Beyond this, we need better public recognition of the difficulties of superintelligence alignment beyond “product alignment.” In the past year, we have already seen a tremendous uprise in public awareness of AI risks, but mostly in its immediate impacts, like job loss. Without diminishing the importance of those concerns, we need a way to bring non-technical individuals into the discourse on superintelligence risk. Past generations popularized concepts like “mutually assured destruction” and the “doomsday clock.” Without fear mongering, we need to ensure everyone has the same intuitive understanding of why superintelligence is very risky.

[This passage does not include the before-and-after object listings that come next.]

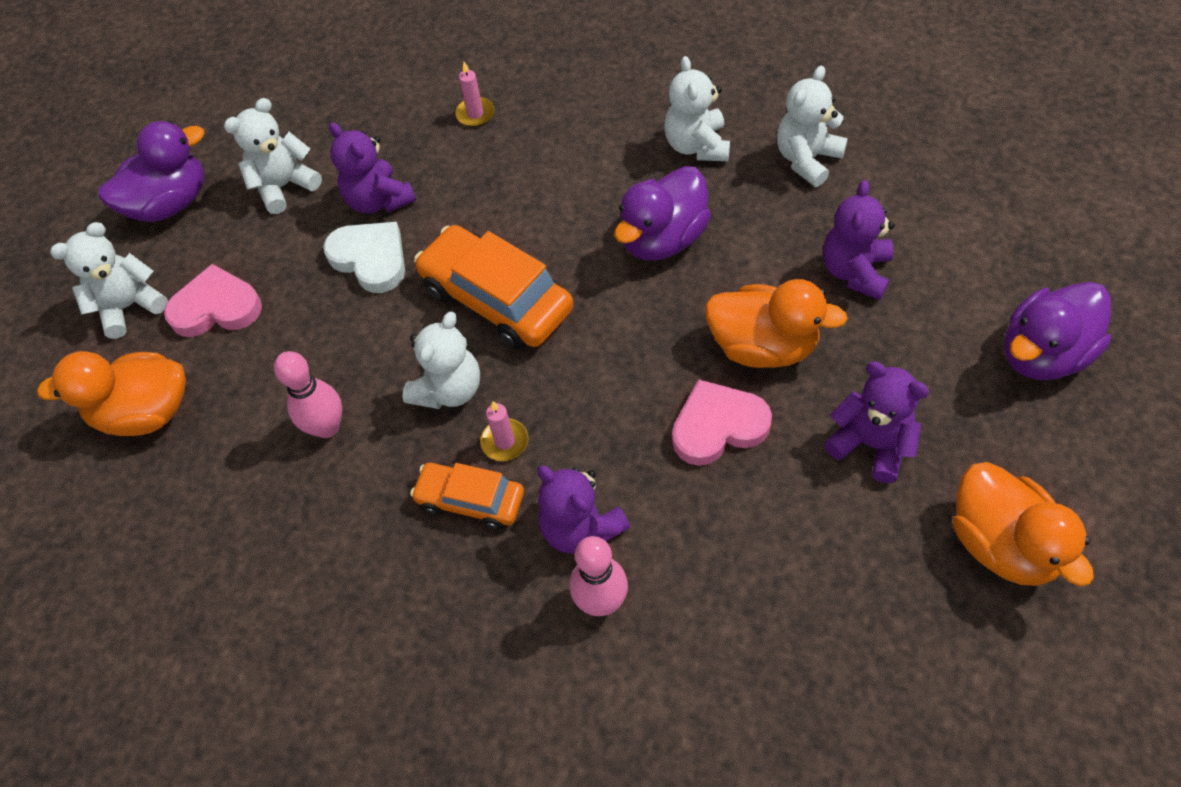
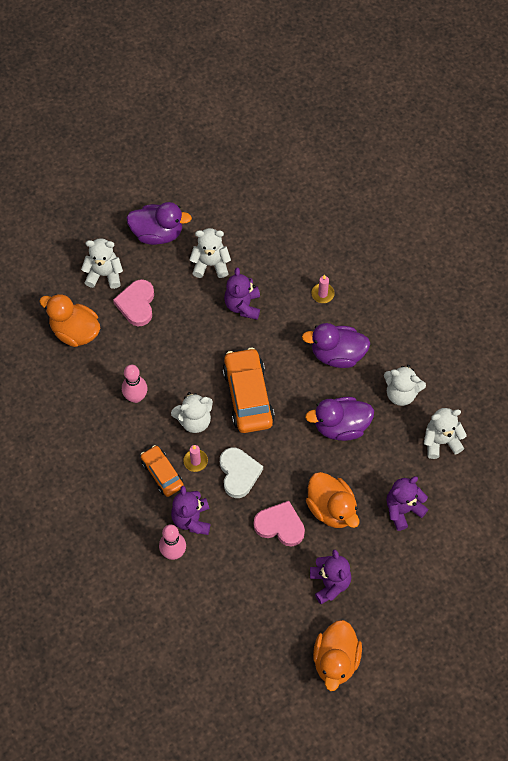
camera: 35 degrees right, 5 degrees up
(216, 307) = (136, 304): pink heart -> pink heart turned 120 degrees counterclockwise
(370, 259) = (215, 333): white heart -> white heart (239, 473)
(697, 146) = (401, 393): white teddy bear -> white teddy bear turned 105 degrees counterclockwise
(1043, 354) = (437, 609): purple duck -> purple duck (337, 354)

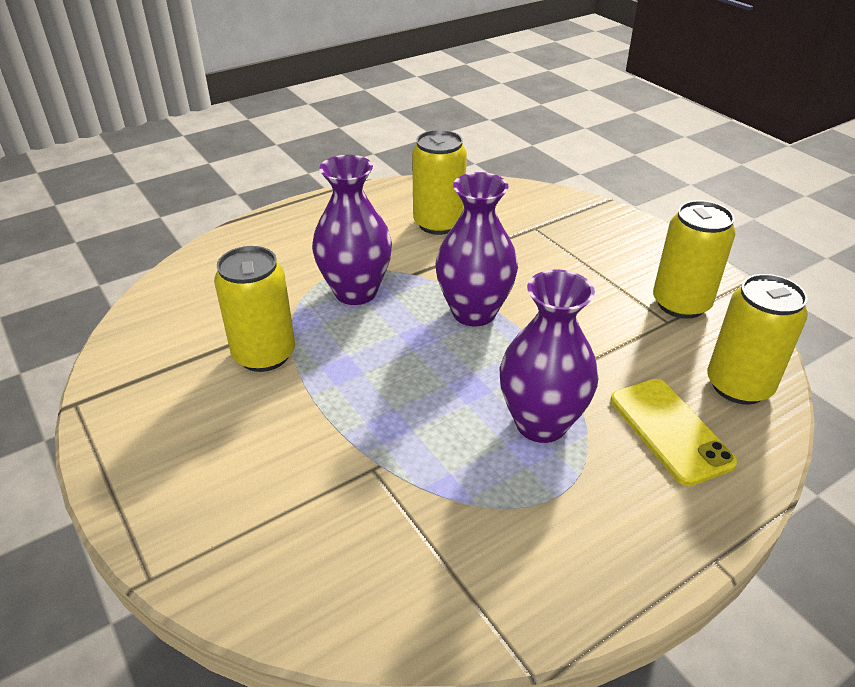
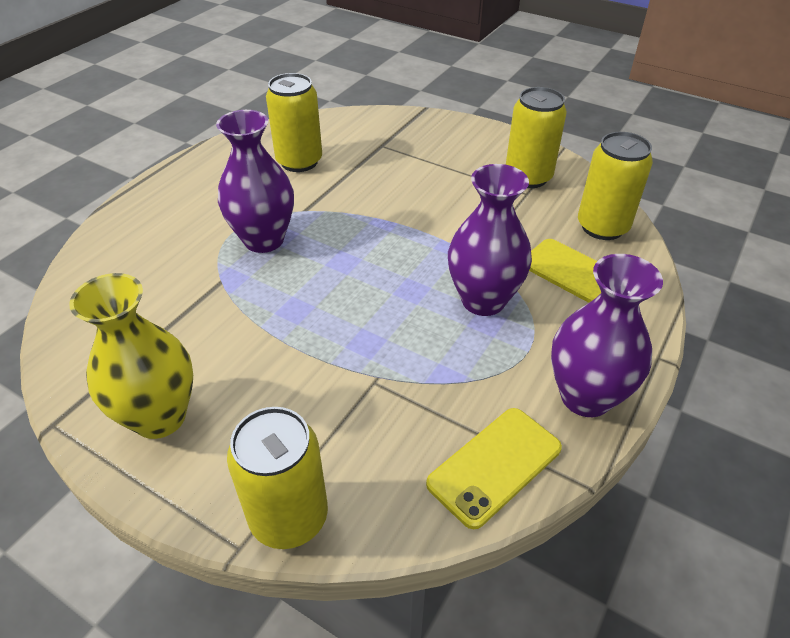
camera: 25 degrees left, 5 degrees up
(160, 429) = (159, 417): none -> yellow vase
(264, 354) = (215, 319): yellow can -> yellow can (289, 517)
(440, 605) = (495, 466): none -> yellow phone
(474, 312) = (376, 228): purple vase -> purple vase (585, 397)

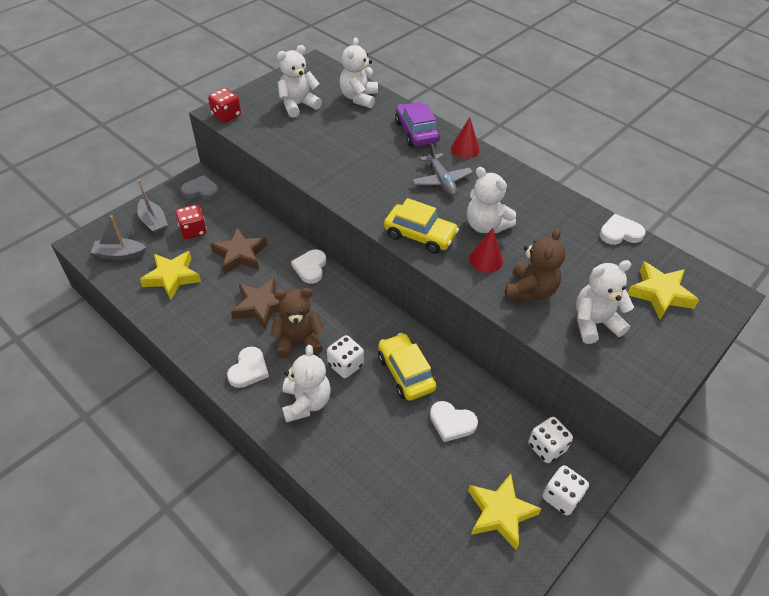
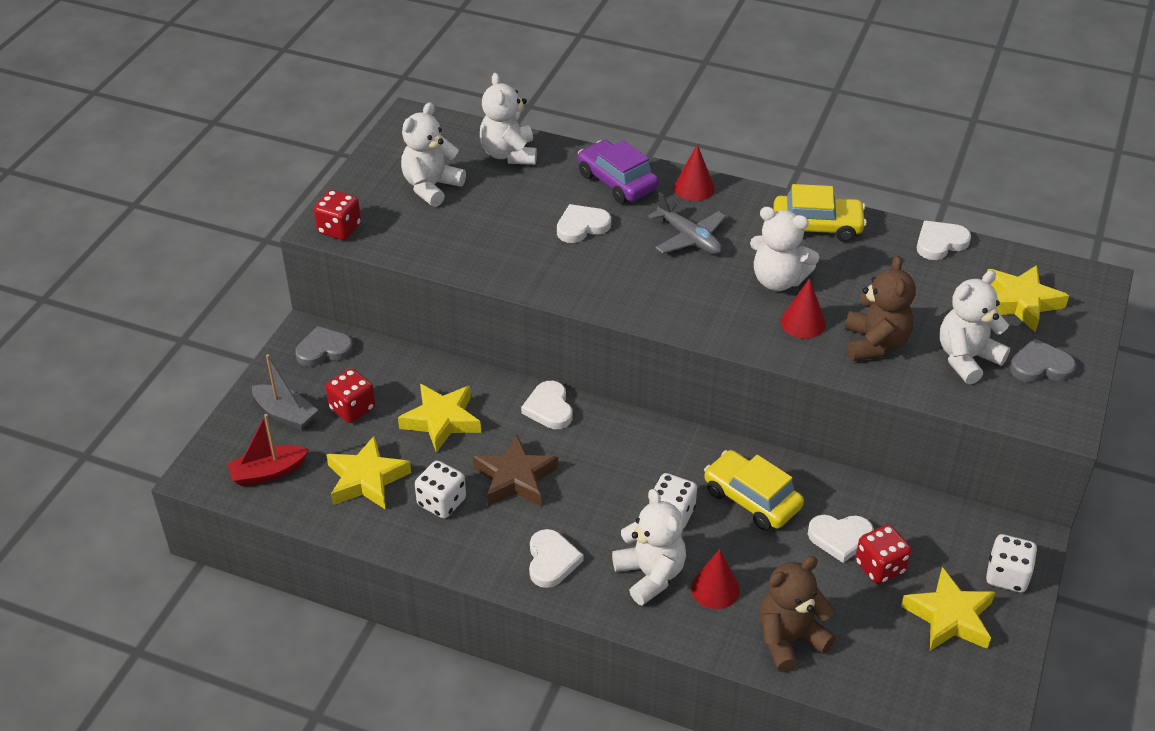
camera: 20 degrees left, 5 degrees down
(120, 254) = (268, 472): grey boat -> red boat
(240, 255) = (441, 421): brown star -> yellow star
(298, 341) = (593, 505): brown teddy bear -> brown teddy bear (789, 639)
(343, 428) = (715, 589): none -> red cone
(375, 154) = (582, 226): none -> white heart
(420, 235) = (705, 316): yellow car -> yellow car (817, 226)
(468, 455) = (880, 567): none -> red dice
(546, 447) = (963, 528): white dice -> white dice (441, 502)
(650, 347) = (1040, 366): none -> grey heart

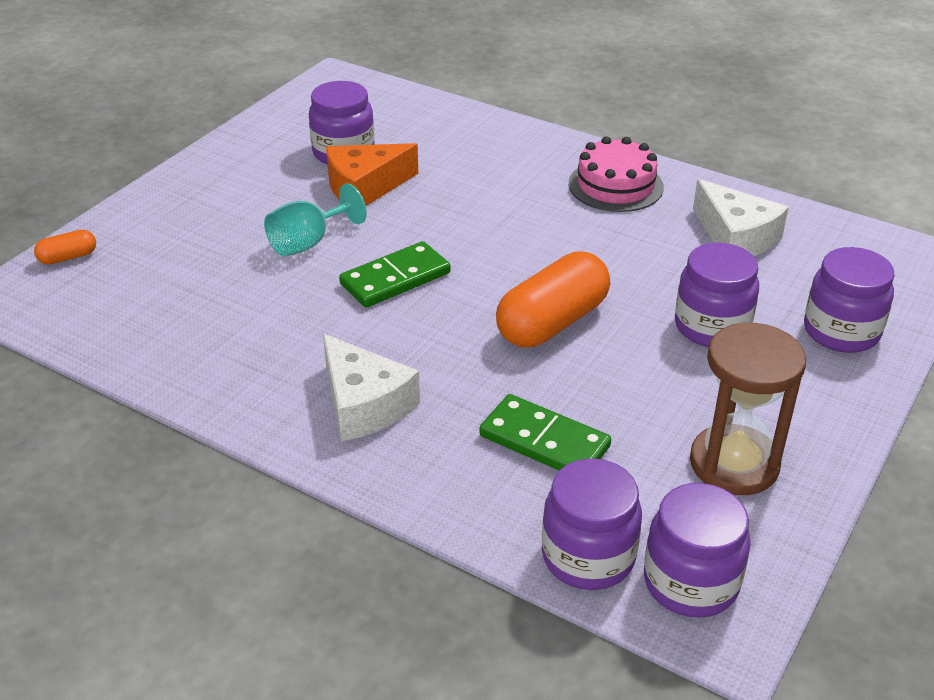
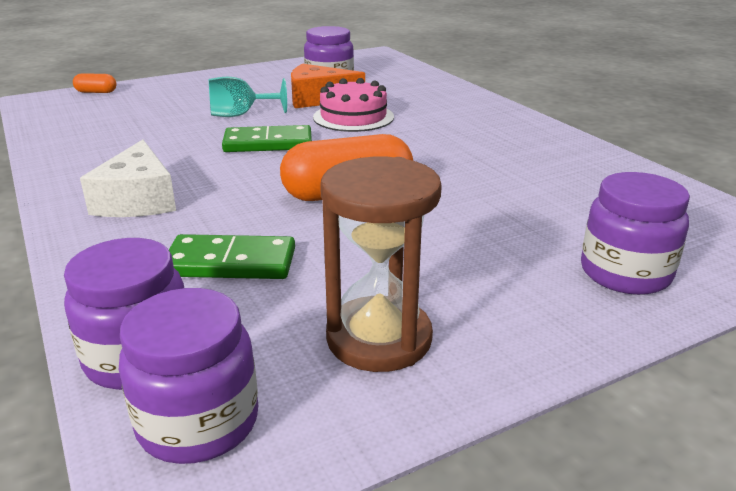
camera: 30 degrees right, 10 degrees down
(544, 441) = (231, 262): green domino -> green domino turned 60 degrees counterclockwise
(615, 185) = (510, 134): pink cake -> pink cake (353, 117)
(711, 327) = (487, 233): purple jar -> none
(735, 237) = (584, 184): white cheese -> none

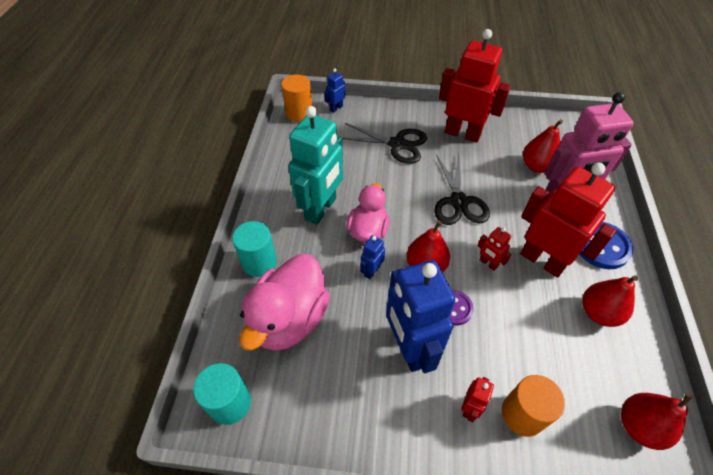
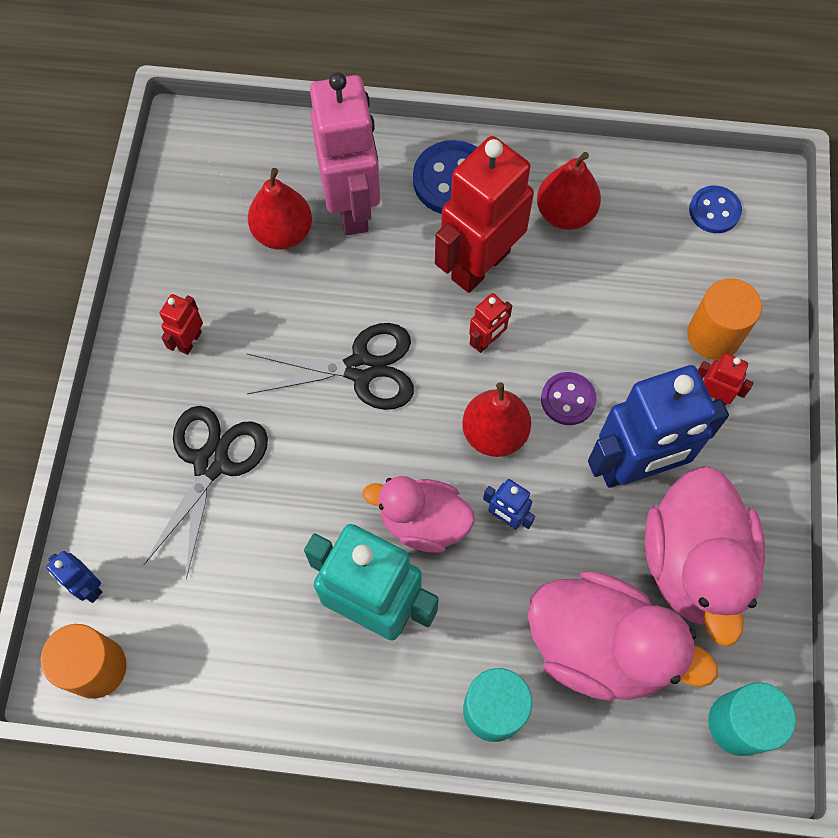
camera: 90 degrees left, 15 degrees up
(341, 382) = (693, 564): none -> pink duck
(462, 133) = (189, 341): red robot -> red robot, size x0.43
(639, 426) = (714, 211): red pear -> blue button

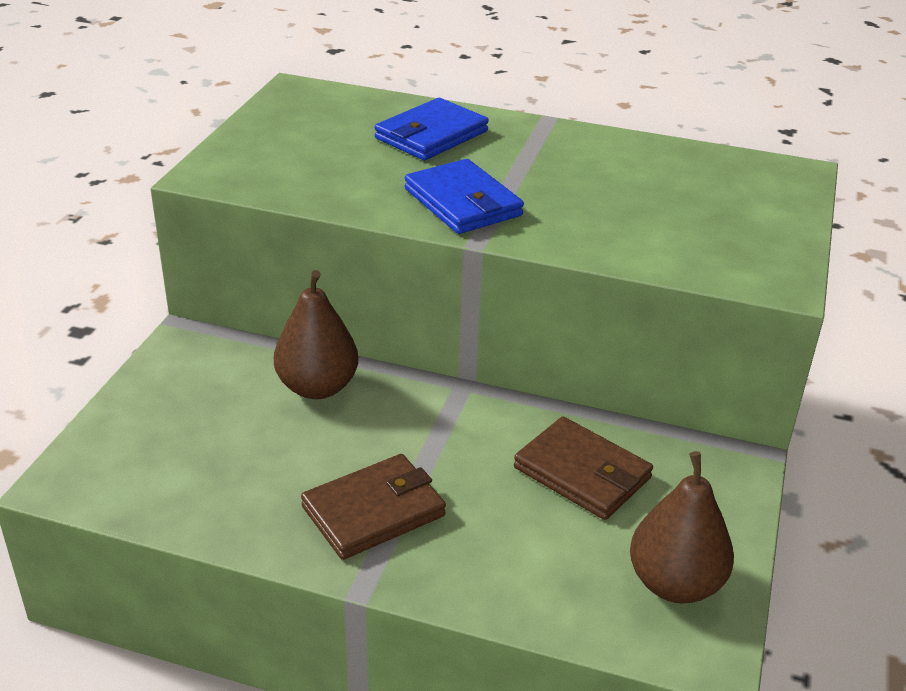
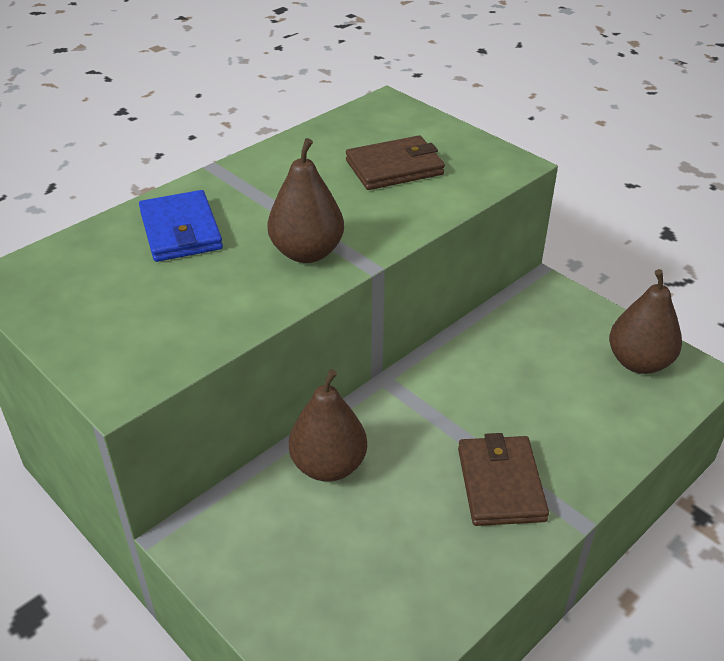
camera: 60 degrees left, 5 degrees up
(462, 202) = (307, 253): blue wallet -> brown pear
(582, 473) = (517, 359): brown wallet -> brown wallet (394, 168)

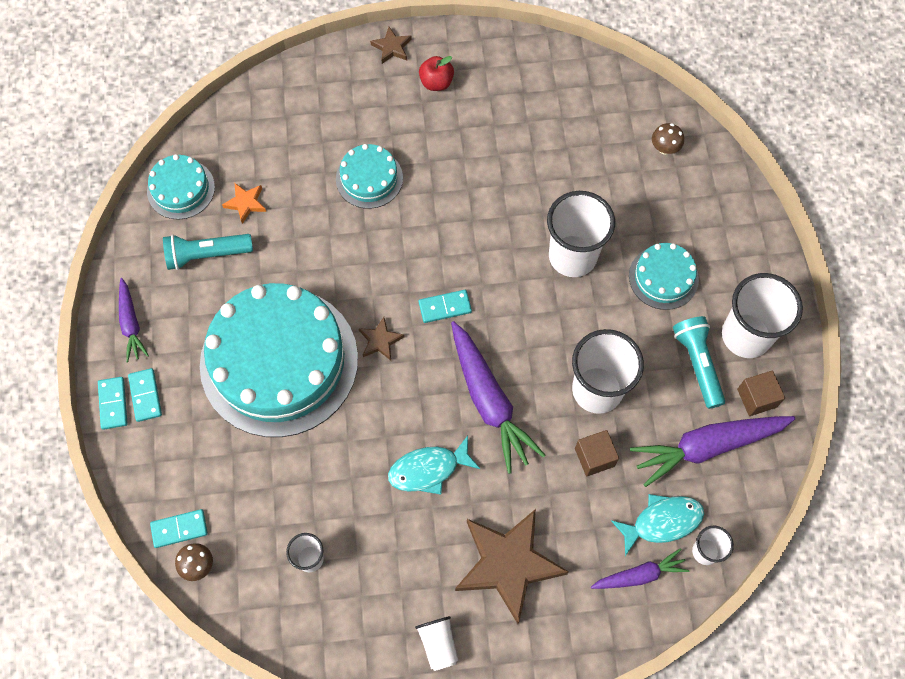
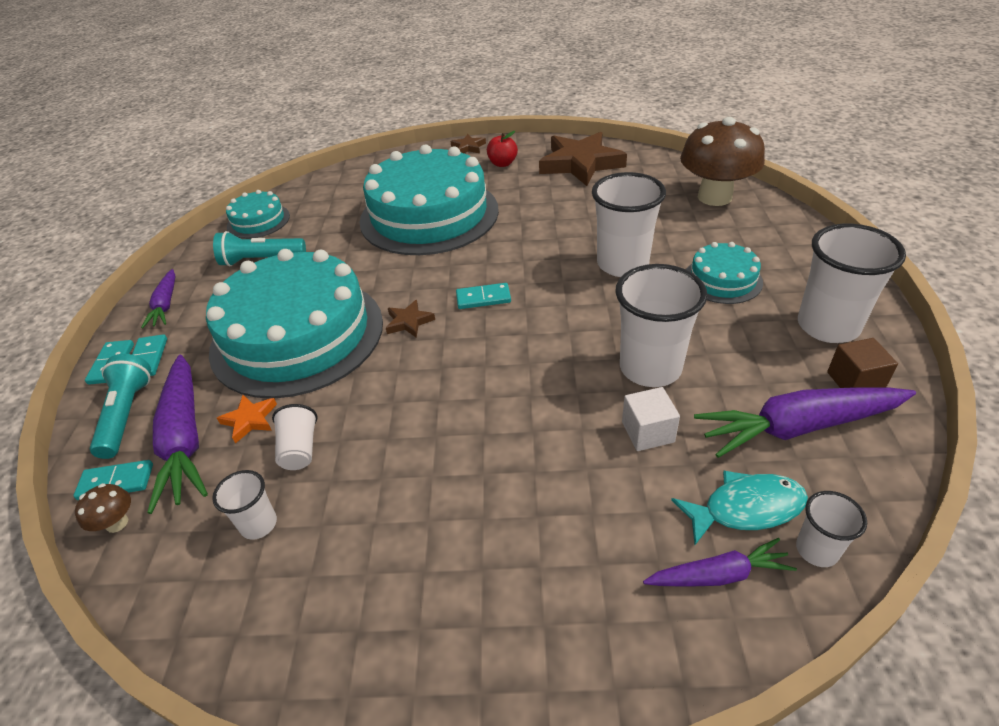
camera: 10 degrees right, 25 degrees down
(245, 203) = (311, 229): orange star -> orange star (250, 420)
(369, 178) = (429, 215): turquoise cake -> turquoise cake, size x2.20
(428, 469) = (435, 436): turquoise fish -> none
(438, 644) = (403, 652): white cup -> white cup (300, 449)
(489, 401) = (520, 375): purple carrot -> purple carrot (185, 439)
(508, 564) = (523, 548): brown star -> brown star (580, 164)
(594, 457) = (647, 432): brown cube -> white cube
(664, 148) = (714, 197): brown mushroom -> brown mushroom, size x2.49
(697, 364) = (772, 349): turquoise flashlight -> turquoise flashlight (127, 415)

So, the two most urgent tasks for superintelligence alignment are policy and advocacy, not research and engineering.
I do not yet know how I might contribute to any of the four items on this agenda, though my time at the seminar has provided a few clues.
Ultimately, good research and engineering will be required for superintelligence alignment. It is clear that theoretical research is vastly underfunded and understaffed relative to capabilities development and practical interpretability techniques. We still lack a clear signal on the best research directions for agent foundations and related theory.
The past week I’ve spent a lot of time reading about infra-Bayesianism and the learning-theoretic agenda, but my research remains very broad. Next week I’ll return with another detailed review of my learnings so far, and an assessment of what has surfaced as the most promising research directions at the seminar.
I have made some adjustments on the risks of superintelligence as I’ve learned more about the subject. You’ll find hedging throughout the essay acknowledging uncertainty. I have concluded that strict “P(doom)” assessments are mostly vibes-based, but this doesn’t mean that the risks aren’t still very large and very real. So my updates haven’t reduced my opinion of the need for action.